The level of detail with which the report describes behavior of state-backed hacking groups is an example of how this closed approach toward AI model development can be used to monitor abuse. The fact that OpenAI and Microsoft are able to link queries of their models to well-known hacking groups is an indication that early attempts to surveil LLMs are seeing some success.

By the same token, Wednesday’s report likely only captures a slice of the ways in which foreign hacking groups are experimenting with LLMs. If groups like Fancy Bear are exploring use of OpenAI’s fairly closely monitored tools, it is likely they are also experimenting with open source tools that are more difficult to surveil.

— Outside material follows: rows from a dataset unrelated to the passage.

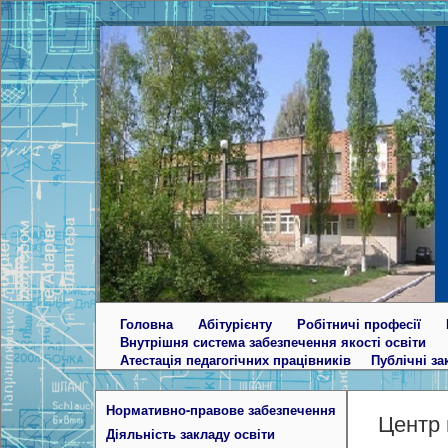
Головна
Абітурієнту
Робітничі професії
Внутрішня система забезпечення якості освіти
Атестація педагогічних працівників
Публічні за
Нормативно-правове забезпечення
Центр 
Діяльність закладу освіти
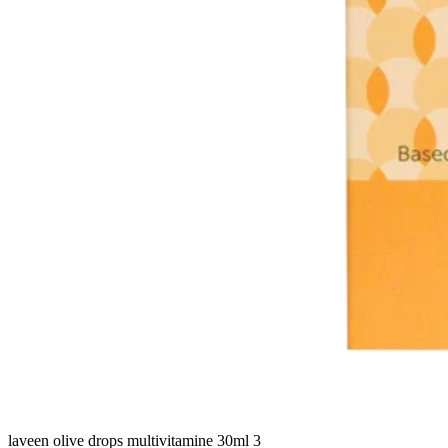
laveen olive drops multivitamine 30ml 3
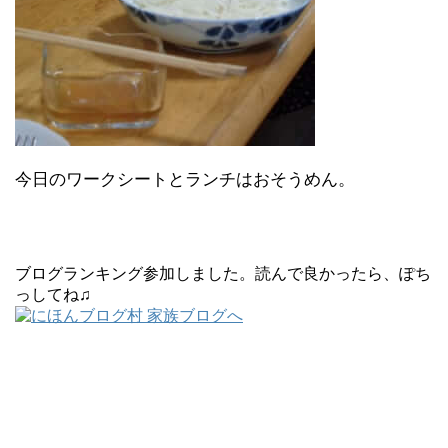
今日のワークシートとランチはおそうめん。
ブログランキング参加しました。読んで良かったら、ぽち
っしてね♫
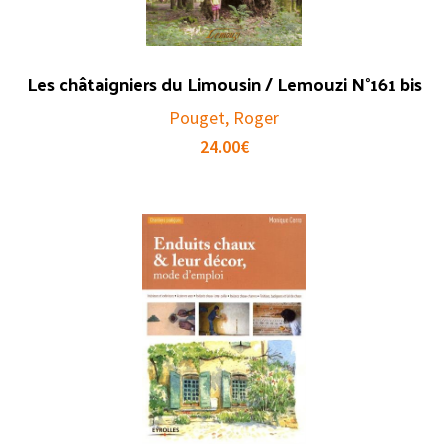
Les châtaigniers du Limousin / Lemouzi N°161 bis
Pouget, Roger
24.00
€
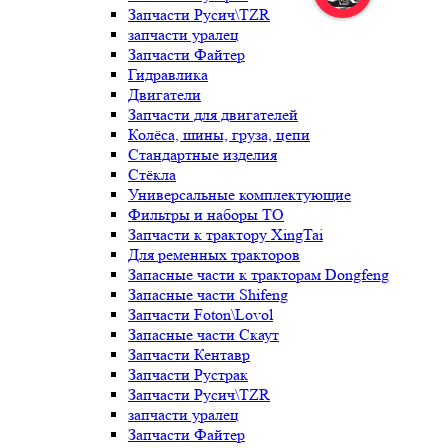
Запчасти Русич\TZR
запчасти уралец
Запчасти Файтер
Гидравлика
Двигатели
Запчасти для двигателей
Колёса, шины, груза, цепи
Стандартные изделия
Стёкла
Универсальные комплектующие
Фильтры и наборы ТО
Запчасти к трактору XingTai
Для ременных тракторов
Запасные части к тракторам Dongfeng
Запасные части Shifeng
Запчасти Foton\Lovol
Запасные части Скаут
Запчасти Кентавр
Запчасти Рустрак
Запчасти Русич\TZR
запчасти уралец
Запчасти Файтер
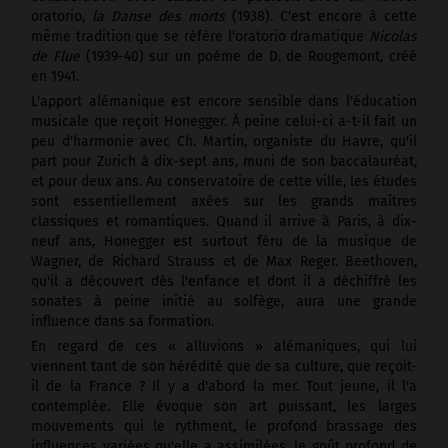
oratorio,
la Danse des morts
(1938). C'est encore à cette
même tradition que se réfère l'oratorio dramatique
Nicolas
de Flue
(1939-40) sur un poème de D. de Rougemont, créé
en 1941.
L'apport alémanique est encore sensible dans l'éducation
musicale que reçoit Honegger. À peine celui-ci a-t-il fait un
peu d'harmonie avec Ch. Martin, organiste du Havre, qu'il
part pour Zurich à dix-sept ans, muni de son baccalauréat,
et pour deux ans. Au conservatoire de cette ville, les études
sont essentiellement axées sur les grands maîtres
classiques et romantiques. Quand il arrive à Paris, à dix-
neuf ans, Honegger est surtout féru de la musique de
Wagner, de Richard Strauss et de Max Reger. Beethoven,
qu'il a découvert dès l'enfance et dont il a déchiffré les
sonates à peine initié au solfège, aura une grande
influence dans sa formation.
En regard de ces « alluvions » alémaniques, qui lui
viennent tant de son hérédité que de sa culture, que reçoit-
il de la France ? Il y a d'abord la mer. Tout jeune, il l'a
contemplée. Elle évoque son art puissant, les larges
mouvements qui le rythment, le profond brassage des
influences variées qu'elle a assimilées, le goût profond de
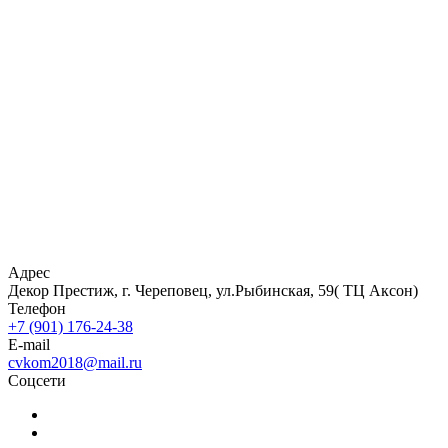
Адрес
Декор Престиж, г. Череповец, ул.Рыбинская, 59( ТЦ Аксон)
Телефон
+7 (901) 176-24-38
E-mail
cvkom2018@mail.ru
Соцсети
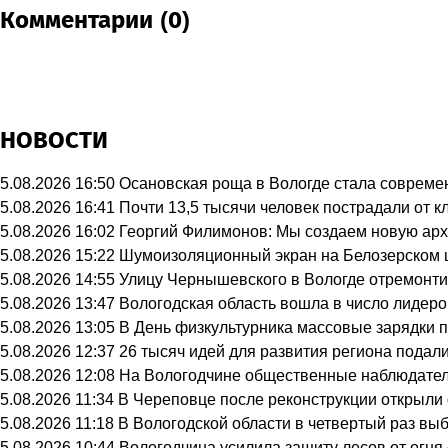
Комментарии (0)
НОВОСТИ
5.08.2026 16:50
Осановская роща в Вологде стала совреме
5.08.2026 16:41
Почти 13,5 тысячи человек пострадали от к
5.08.2026 16:02
Георгий Филимонов: Мы создаем новую архи
5.08.2026 15:22
Шумоизоляционный экран на Белозерском ш
5.08.2026 14:55
Улицу Чернышевского в Вологде отремонти
5.08.2026 13:47
Вологодская область вошла в число лидеро
5.08.2026 13:05
В День физкультурника массовые зарядки 
5.08.2026 12:37
26 тысяч идей для развития региона подали
5.08.2026 12:08
На Вологодчине общественные наблюдател
5.08.2026 11:34
В Череповце после реконструкции открыли
5.08.2026 11:18
В Вологодской области в четвертый раз вы
5.08.2026 10:44
Вологодчина усилила защиту лесов от огня 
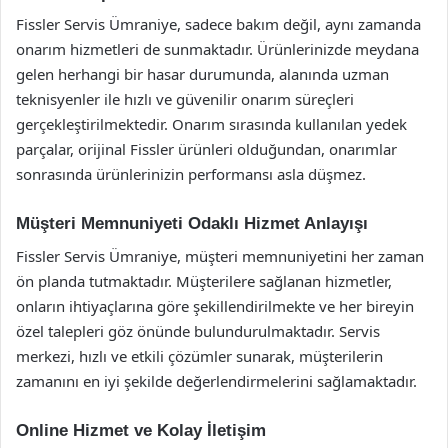
Fissler Servis Ümraniye, sadece bakım değil, aynı zamanda
onarım hizmetleri de sunmaktadır. Ürünlerinizde meydana
gelen herhangi bir hasar durumunda, alanında uzman
teknisyenler ile hızlı ve güvenilir onarım süreçleri
gerçekleştirilmektedir. Onarım sırasında kullanılan yedek
parçalar, orijinal Fissler ürünleri olduğundan, onarımlar
sonrasında ürünlerinizin performansı asla düşmez.
Müşteri Memnuniyeti Odaklı Hizmet Anlayışı
Fissler Servis Ümraniye, müşteri memnuniyetini her zaman
ön planda tutmaktadır. Müşterilere sağlanan hizmetler,
onların ihtiyaçlarına göre şekillendirilmekte ve her bireyin
özel talepleri göz önünde bulundurulmaktadır. Servis
merkezi, hızlı ve etkili çözümler sunarak, müşterilerin
zamanını en iyi şekilde değerlendirmelerini sağlamaktadır.
Online Hizmet ve Kolay İletişim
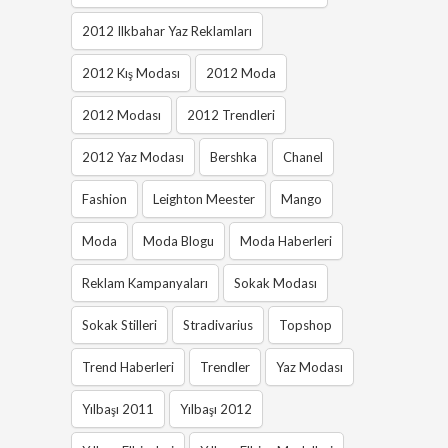
2012 Ilkbahar Yaz Reklamları
2012 Kış Modası
2012 Moda
2012 Modası
2012 Trendleri
2012 Yaz Modası
Bershka
Chanel
Fashion
Leighton Meester
Mango
Moda
Moda Blogu
Moda Haberleri
Reklam Kampanyaları
Sokak Modası
Sokak Stilleri
Stradivarius
Topshop
Trend Haberleri
Trendler
Yaz Modası
Yılbaşı 2011
Yılbaşı 2012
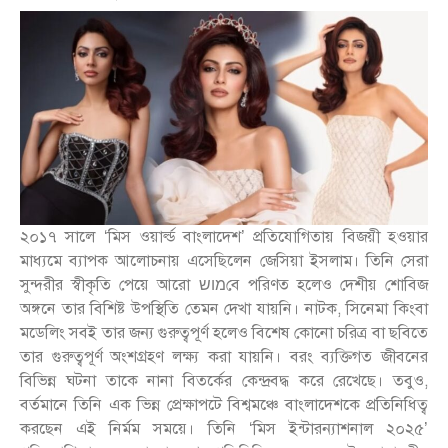
২০১৭ সালে ‘মিস ওয়ার্ল্ড বাংলাদেশ’ প্রতিযোগিতায় বিজয়ী হওয়ার
মাধ্যমে ব্যাপক আলোচনায় এসেছিলেন জেসিয়া ইসলাম। তিনি সেরা
সুন্দরীর স্বীকৃতি পেয়ে আরো מושবে পরিণত হলেও দেশীয় শোবিজ
অঙ্গনে তার বিশিষ্ট উপস্থিতি তেমন দেখা যায়নি। নাটক, সিনেমা কিংবা
মডেলিং সবই তার জন্য গুরুত্বপূর্ণ হলেও বিশেষ কোনো চরিত্র বা ছবিতে
তার গুরুত্বপূর্ণ অংশগ্রহণ লক্ষ্য করা যায়নি। বরং ব্যক্তিগত জীবনের
বিভিন্ন ঘটনা তাকে নানা বিতর্কের কেন্দ্রবদ্ধ করে রেখেছে। তবুও,
বর্তমানে তিনি এক ভিন্ন প্রেক্ষাপটে বিশ্বমঞ্চে বাংলাদেশকে প্রতিনিধিত্ব
করছেন এই নির্মম সময়ে। তিনি ‘মিস ইন্টারন্যাশনাল ২০২৫’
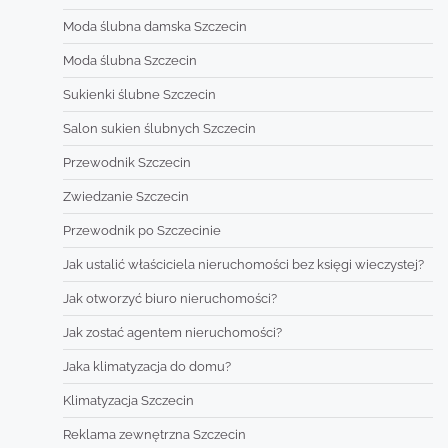
Moda ślubna damska Szczecin
Moda ślubna Szczecin
Sukienki ślubne Szczecin
Salon sukien ślubnych Szczecin
Przewodnik Szczecin
Zwiedzanie Szczecin
Przewodnik po Szczecinie
Jak ustalić właściciela nieruchomości bez księgi wieczystej?
Jak otworzyć biuro nieruchomości?
Jak zostać agentem nieruchomości?
Jaka klimatyzacja do domu?
Klimatyzacja Szczecin
Reklama zewnętrzna Szczecin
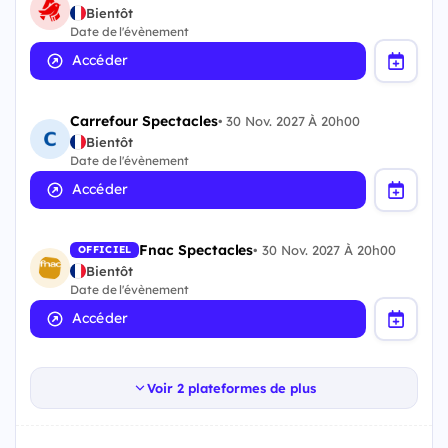
Bientôt
Date de l'évènement
Accéder
Carrefour Spectacles
•
30 Nov. 2027 À 20h00
Bientôt
Date de l'évènement
Accéder
Fnac Spectacles
•
30 Nov. 2027 À 20h00
OFFICIEL
Bientôt
Date de l'évènement
Accéder
Voir 2 plateformes de plus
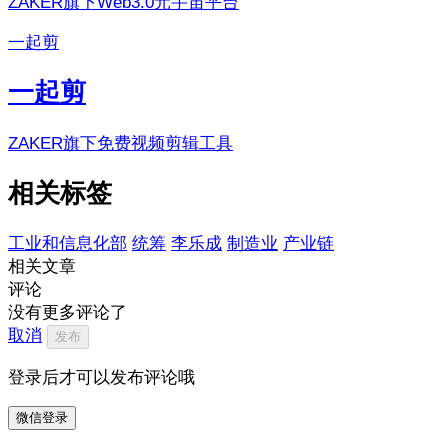
ZAKER旗下Web3.0元宇宙平台
一起剪
一起剪
ZAKER旗下免费视频剪辑工具
相关标签
工业和信息化部
统筹
李乐成
制造业
产业链
相关文章
评论
没有更多评论了
取消
发布
登录后才可以发布评论哦
微信登录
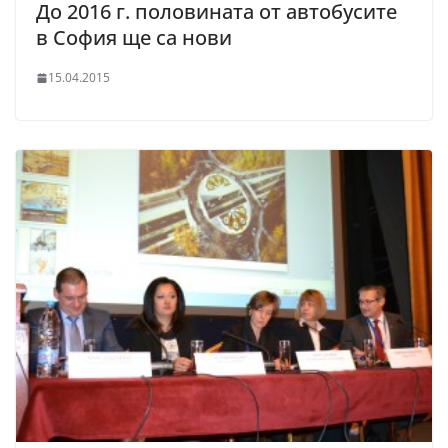
До 2016 г. половината от автобусите
в София ще са нови
15.04.2015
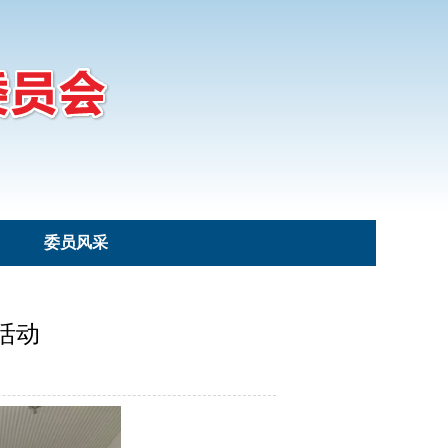
委员风采
活动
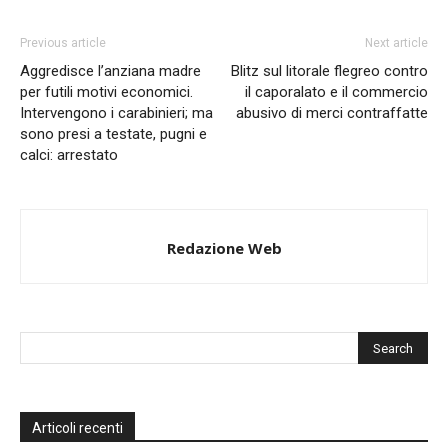
Previous article
Next article
Aggredisce l’anziana madre
Blitz sul litorale flegreo contro
per futili motivi economici.
il caporalato e il commercio
Intervengono i carabinieri; ma
abusivo di merci contraffatte
sono presi a testate, pugni e
calci: arrestato
Redazione Web
Articoli recenti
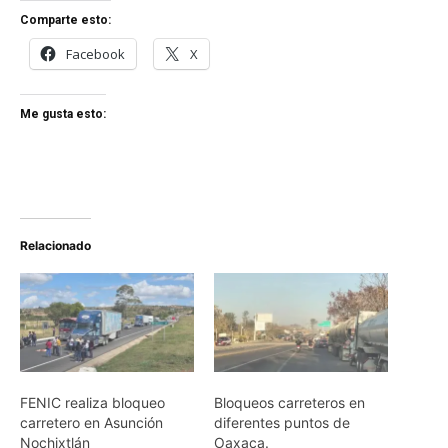
Comparte esto:
Facebook
X
Me gusta esto:
Relacionado
FENIC realiza bloqueo
Bloqueos carreteros en
carretero en Asunción
diferentes puntos de
Nochixtlán
Oaxaca.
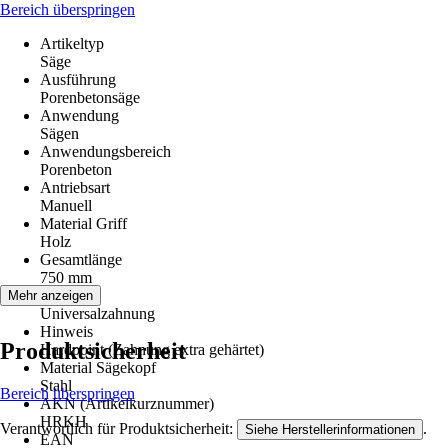
Bereich überspringen
Artikeltyp
Säge
Ausführung
Porenbetonsäge
Anwendung
Sägen
Anwendungsbereich
Porenbeton
Antriebsart
Manuell
Material Griff
Holz
Gesamtlänge
750 mm
Zahnung
Mehr anzeigen
Universalzahnung
Hinweis
Produktsicherheit
Hardpoint (Zahnung extra gehärtet)
Material Sägekopf
Stahl
Bereich überspringen
AKN (Artikelkurznummer)
HRKH
Verantwortlich für Produktsicherheit:
.
Siehe Herstellerinformationen
EAN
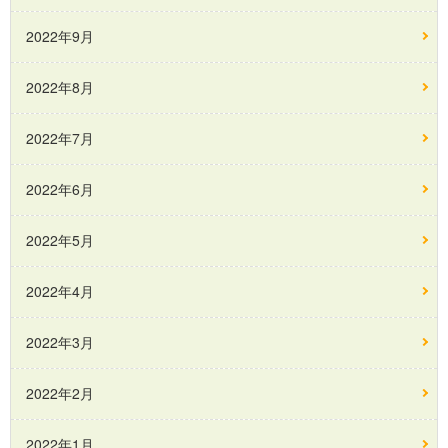
2022年9月
2022年8月
2022年7月
2022年6月
2022年5月
2022年4月
2022年3月
2022年2月
2022年1月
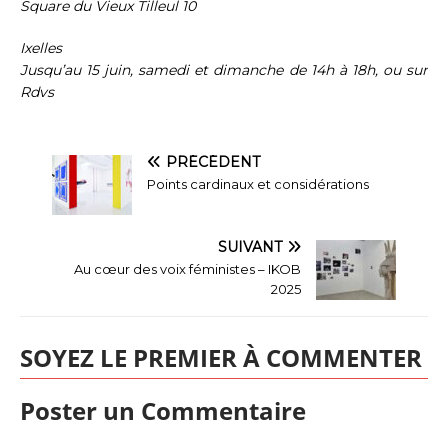
Square du Vieux Tilleul 10
Ixelles
Jusqu’au 15 juin, samedi et dimanche de 14h à 18h, ou sur
Rdvs
PRÉCÉDENT
Points cardinaux et considérations
SUIVANT
Au cœur des voix féministes – IKOB
2025
SOYEZ LE PREMIER À COMMENTER
Poster un Commentaire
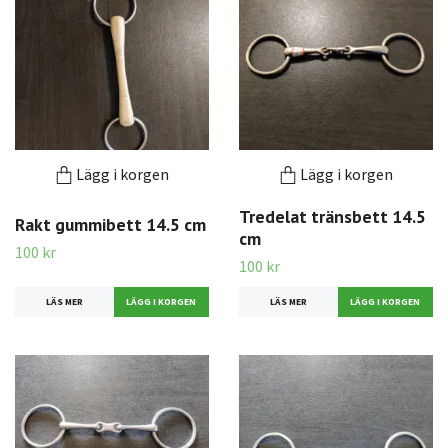
Lägg i korgen
Lägg i korgen
Tredelat tränsbett 14.5
Rakt gummibett 14.5 cm
cm
100 kr
100 kr
LÄS MER
LÄS MER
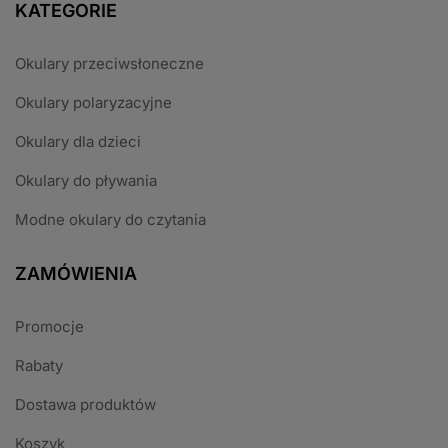
KATEGORIE
Okulary przeciwsłoneczne
Okulary polaryzacyjne
Okulary dla dzieci
Okulary do pływania
Modne okulary do czytania
ZAMÓWIENIA
Promocje
Rabaty
Dostawa produktów
Koszyk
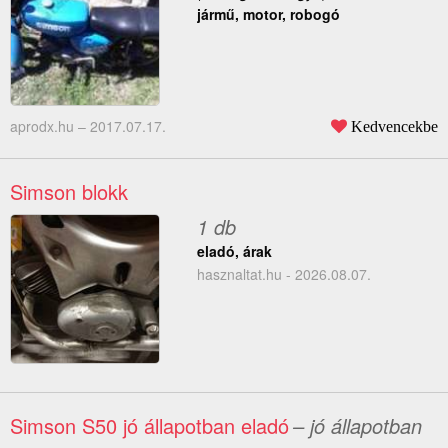
jármű, motor, robogó
aprodx.hu –
2017.07.17.
Kedvencekbe
Simson blokk
1 db
eladó, árak
hasznaltat.hu - 2026.08.07.
Simson S50 jó állapotban eladó
– jó állapotban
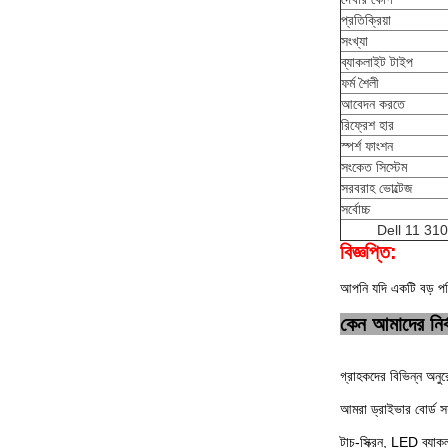
প্রতিক্রিয়া
সংখ্যা
ব্যাকলাইট টাইপ
ফর্ম শৈলী
আবেদন করতে
রিফ্রেশ হার
স্পর্শ ফাংশন
সংকেত সিস্টেম
সরবরাহ ভোল্টেজ
সর্বোচ্চ
Dell 11 3100
বিজ্ঞপ্তি:
আপনি যদি একটি বড় পর
কেন আমাদের নির্
গ্রাহকদের বিভিন্ন অনুর
আমরা ড্রাইভার বোর্ড স
টাচ-স্ক্রিন, LED ব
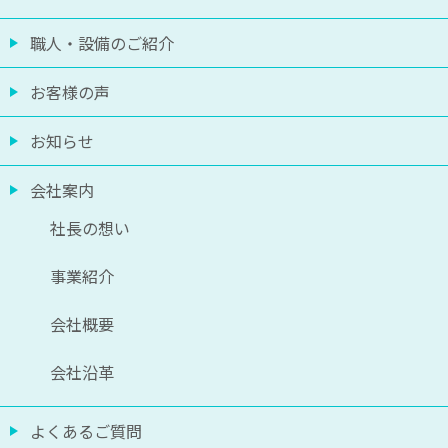
職人・設備のご紹介
お客様の声
お知らせ
会社案内
社長の想い
事業紹介
会社概要
会社沿革
よくあるご質問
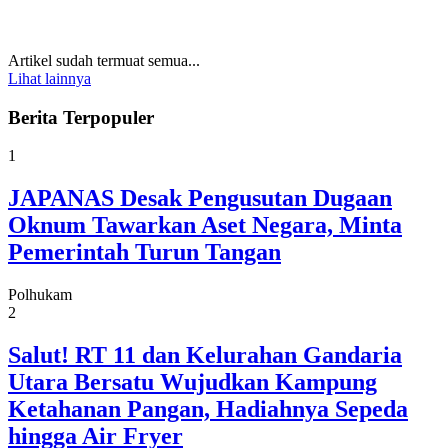
Artikel sudah termuat semua...
Lihat lainnya
Berita Terpopuler
1
JAPANAS Desak Pengusutan Dugaan
Oknum Tawarkan Aset Negara, Minta
Pemerintah Turun Tangan
Polhukam
2
Salut! RT 11 dan Kelurahan Gandaria
Utara Bersatu Wujudkan Kampung
Ketahanan Pangan, Hadiahnya Sepeda
hingga Air Fryer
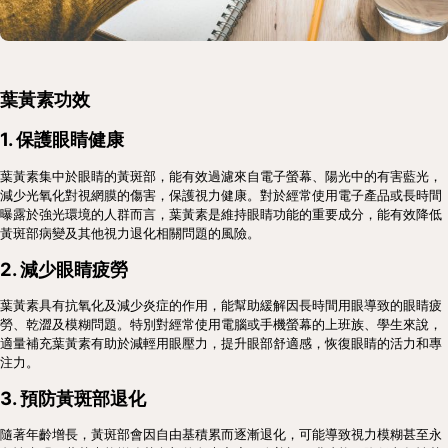
葉黃素功效
1. 保護眼睛健康
葉黃素集中於眼睛的黃斑部，能有效過濾來自電子螢幕、陽光中的有害藍光，
減少光氧化對視網膜的傷害，保護視力健康。對於經常使用電子產品或長時間
曝露於強光環境的人群而言，葉黃素是維持眼睛功能的重要成分，能有效降低
黃斑部病變及其他視力退化相關問題的風險。
2. 減少眼睛疲勞
葉黃素具有抗氧化及減少炎症的作用，能幫助緩解因長時間用眼導致的眼睛疲
勞、乾澀及模糊問題。特別對經常使用電腦或手機螢幕的上班族、學生來說，
適量補充葉黃素有助於減輕用眼壓力，提升眼部舒適感，恢復眼睛的活力和專
注力。
3. 預防黃斑部退化
隨著年齡增長，黃斑部會因自由基積累而逐漸退化，可能導致視力模糊甚至永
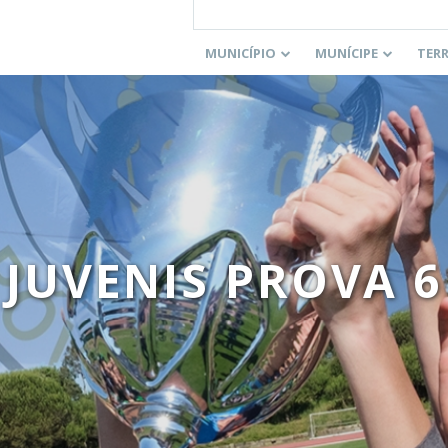
MUNICÍPIO
MUNÍCIPE
TER
JUVENIS PROVA 6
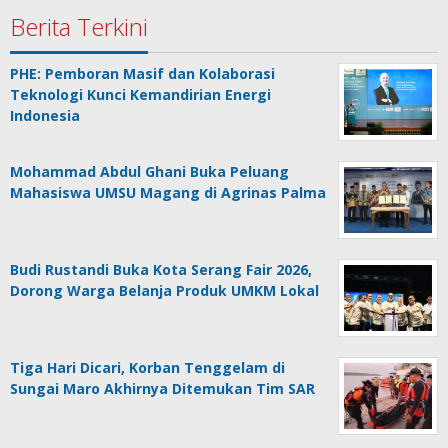
Berita Terkini
PHE: Pemboran Masif dan Kolaborasi
Teknologi Kunci Kemandirian Energi
Indonesia
Mohammad Abdul Ghani Buka Peluang
Mahasiswa UMSU Magang di Agrinas Palma
Budi Rustandi Buka Kota Serang Fair 2026,
Dorong Warga Belanja Produk UMKM Lokal
Tiga Hari Dicari, Korban Tenggelam di
Sungai Maro Akhirnya Ditemukan Tim SAR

In conjunction with Wednesday’s report, Microsoft announced a set of principles that the company said would govern its efforts to prevent the abuse of AI models by state-backed hackers. The firm pledged to identify and disrupt the use of LLMs by state-backed hackers, said it would notify other AI service providers if Microsoft sees advanced hacking groups using their systems, promised to collaborate with other stakeholders to share information and vowed to be transparent in the extent to which state-backed hackers are targeting and abusing its AI systems.